▶ YOUR TASK: Give again the line that contains "Rendered at 1275 by 1650 pixels." and every line after it to the end of the records. Keep them exactly as they are and add nothing.

▶ THE DATA:

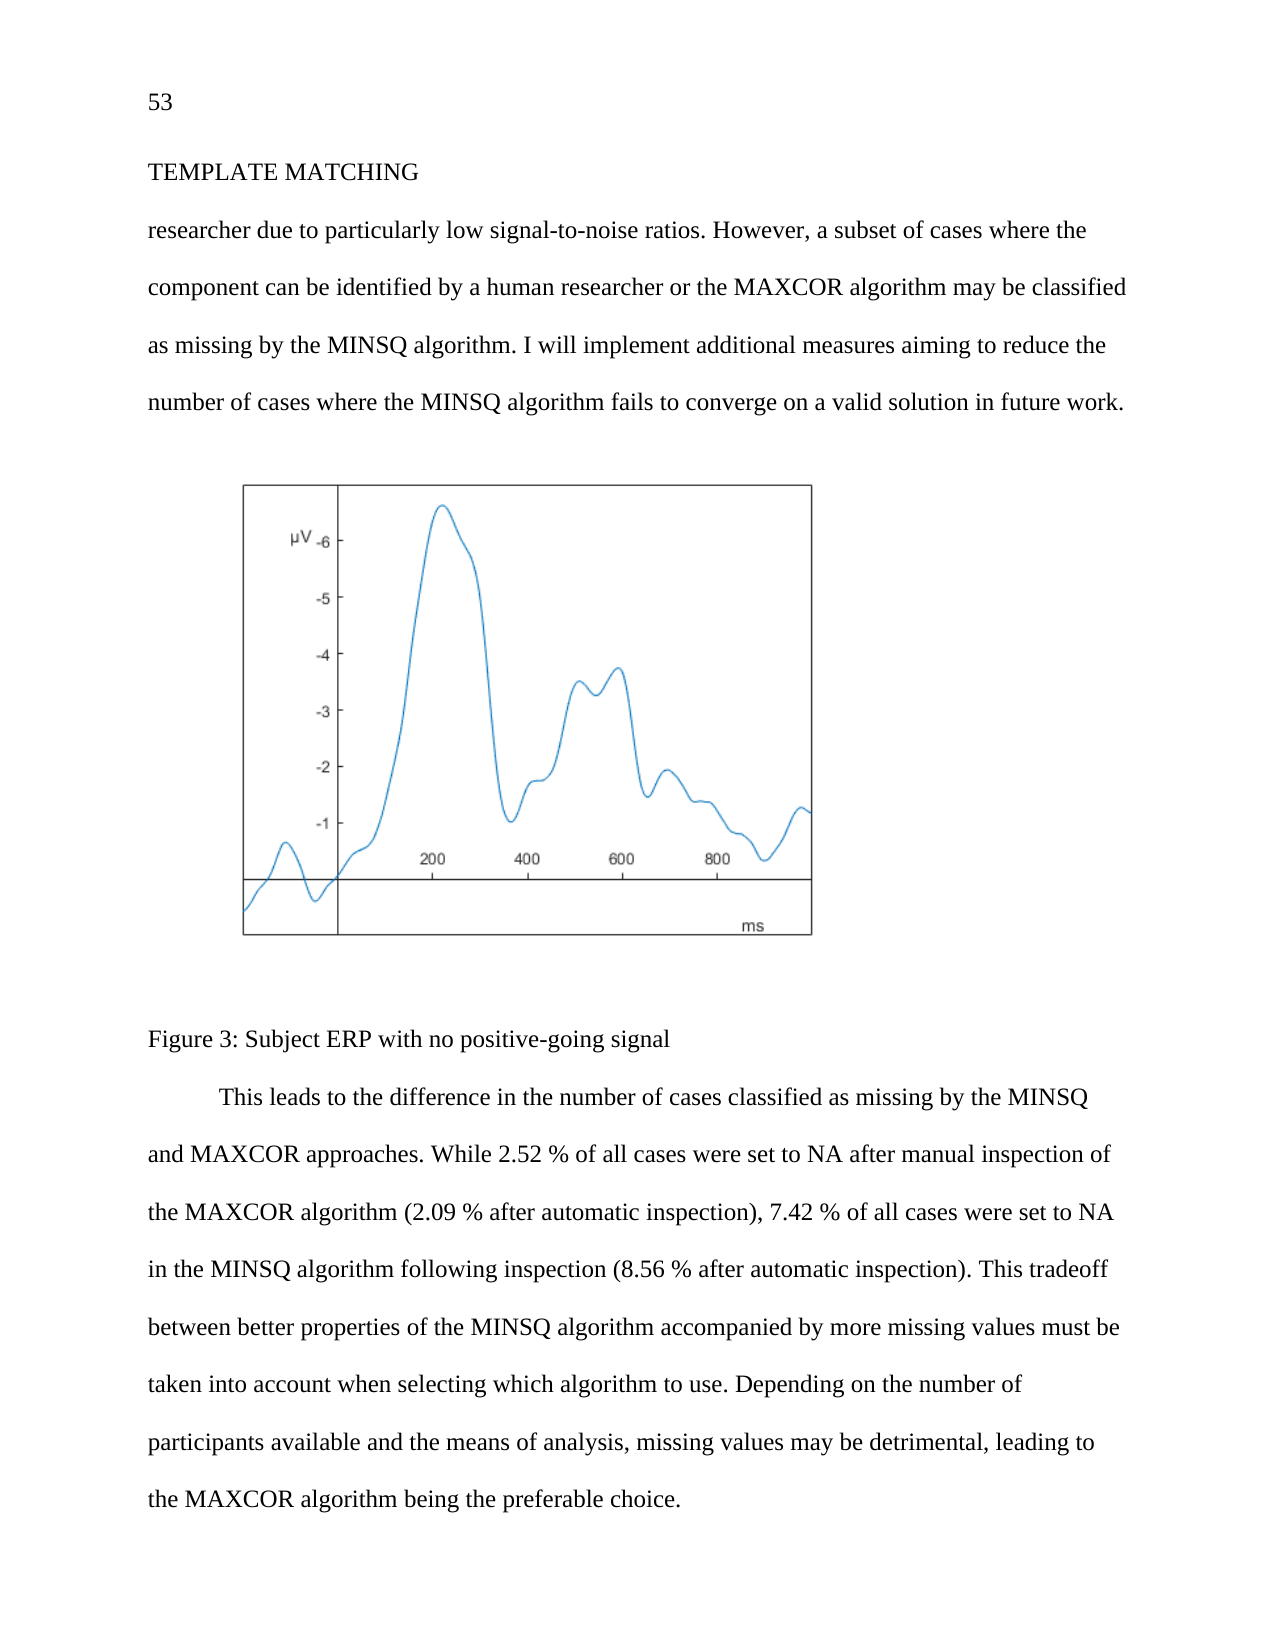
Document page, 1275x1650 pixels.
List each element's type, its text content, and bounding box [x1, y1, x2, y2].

text The MINSQ algorithm may also converge on solutions where if the subject-level signal is largely of a polarity opposite to that of the component of interest (see Figure 3). Although I did extend the variability of the template by a parameter vertically shifting the template to account for these cases, sometimes even the extended version will converge on solutions with non-sensible parameter values. This leads to missing values and unreliable fit statistics in those cases. In my data, this happened for 7.13 % of all ERP signals analyzed by the algorithm. A large proportion of these cases may be considered unidentifiable even by an expert researcher due to particularly low signal-to-noise ratios. However, a subset of cases where the component can be identified by a human researcher or the MAXCOR algorithm may be classified as missing by the MINSQ algorithm. I will implement additional measures aiming to reduce the number of cases where the MINSQ algorithm fails to converge on a valid solution in future work. [148, 215, 1127, 416]
picture [147, 445, 882, 996]
text Figure 3: Subject ERP with no positive-going signal [148, 1024, 1127, 1053]
text This leads to the difference in the number of cases classified as missing by the MINSQ and MAXCOR approaches. While 2.52 % of all cases were set to NA after manual inspection of the MAXCOR algorithm (2.09 % after automatic inspection), 7.42 % of all cases were set to NA in the MINSQ algorithm following inspection (8.56 % after automatic inspection). This tradeoff between better properties of the MINSQ algorithm accompanied by more missing values must be taken into account when selecting which algorithm to use. Depending on the number of participants available and the means of analysis, missing values may be detrimental, leading to the MAXCOR algorithm being the preferable choice. [148, 1082, 1127, 1513]
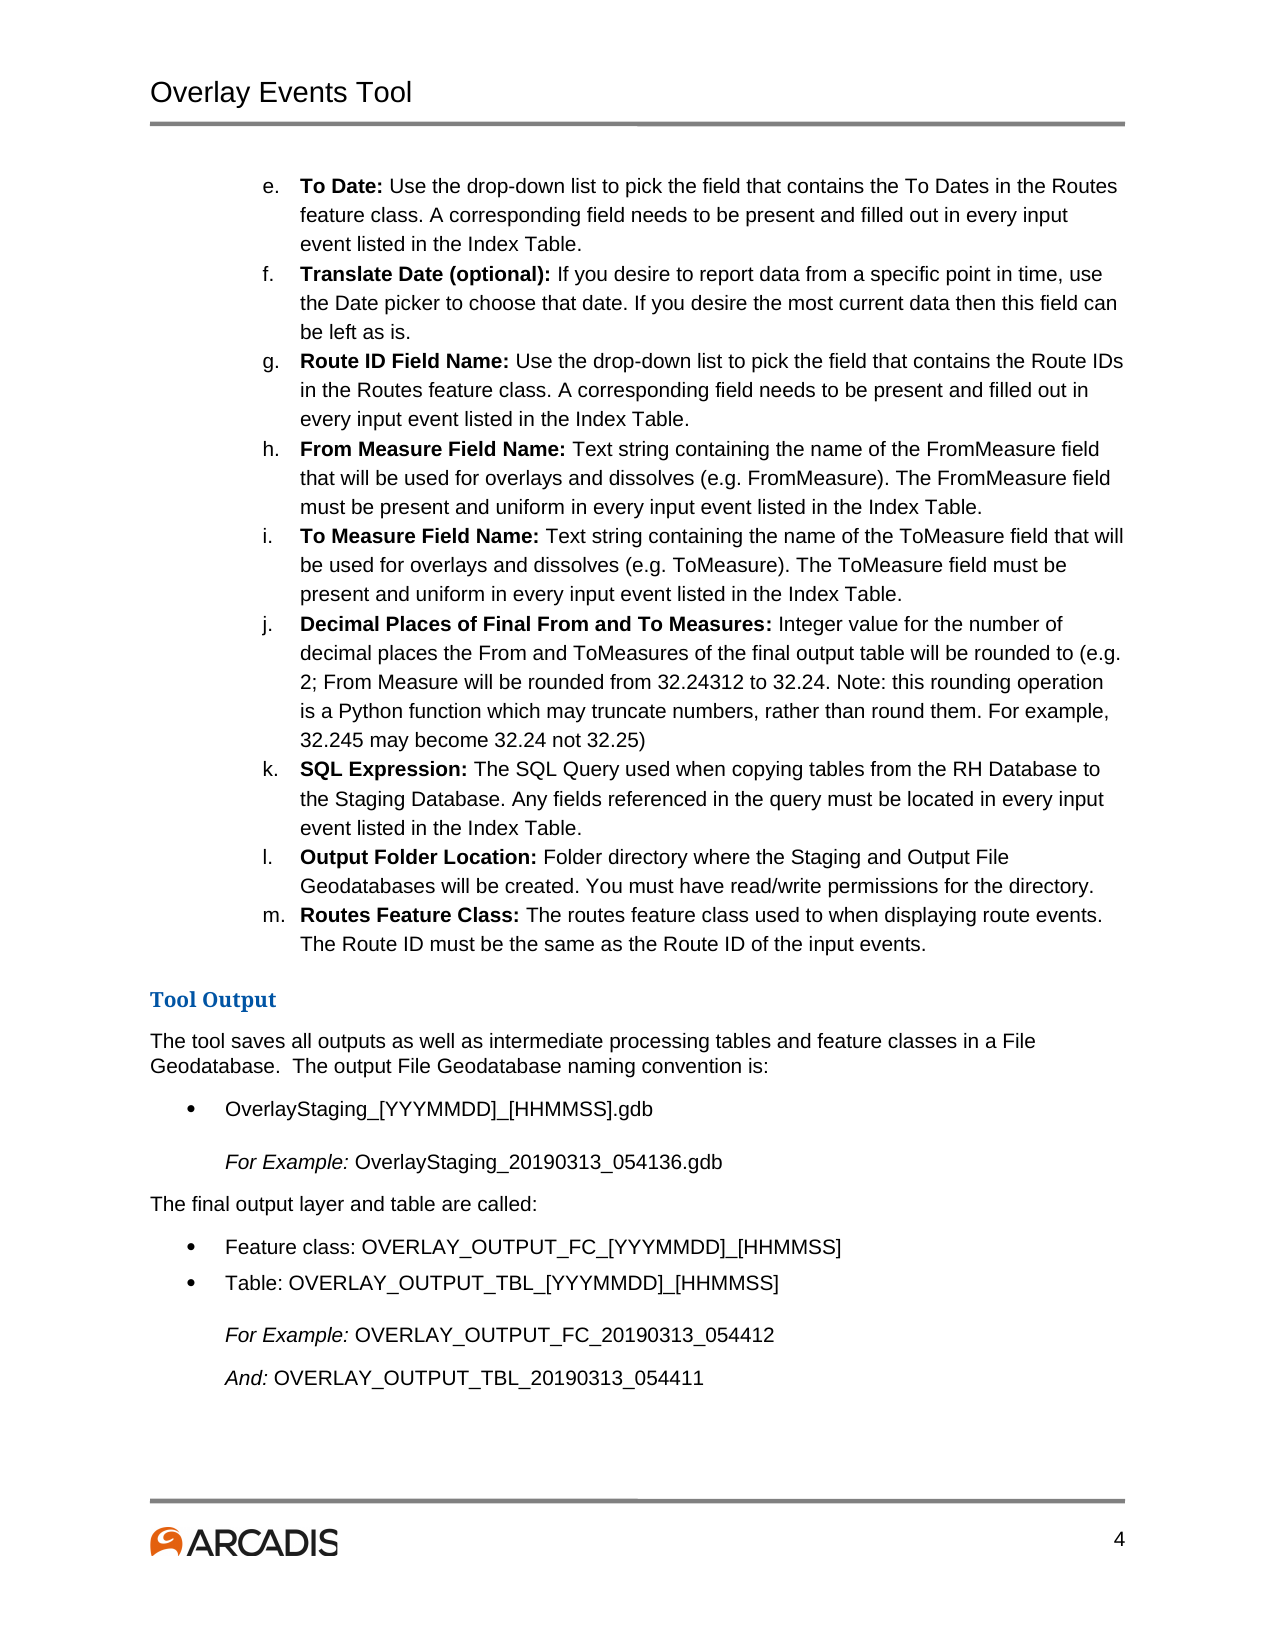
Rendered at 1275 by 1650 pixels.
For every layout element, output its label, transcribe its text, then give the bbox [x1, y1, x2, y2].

▶ SOLUTION FOR THIS TASK:
Rendered at 1275 by 1650 pixels.
For every layout element, output its label, transcribe its text, then give the bbox [x1, y1, x2, y2].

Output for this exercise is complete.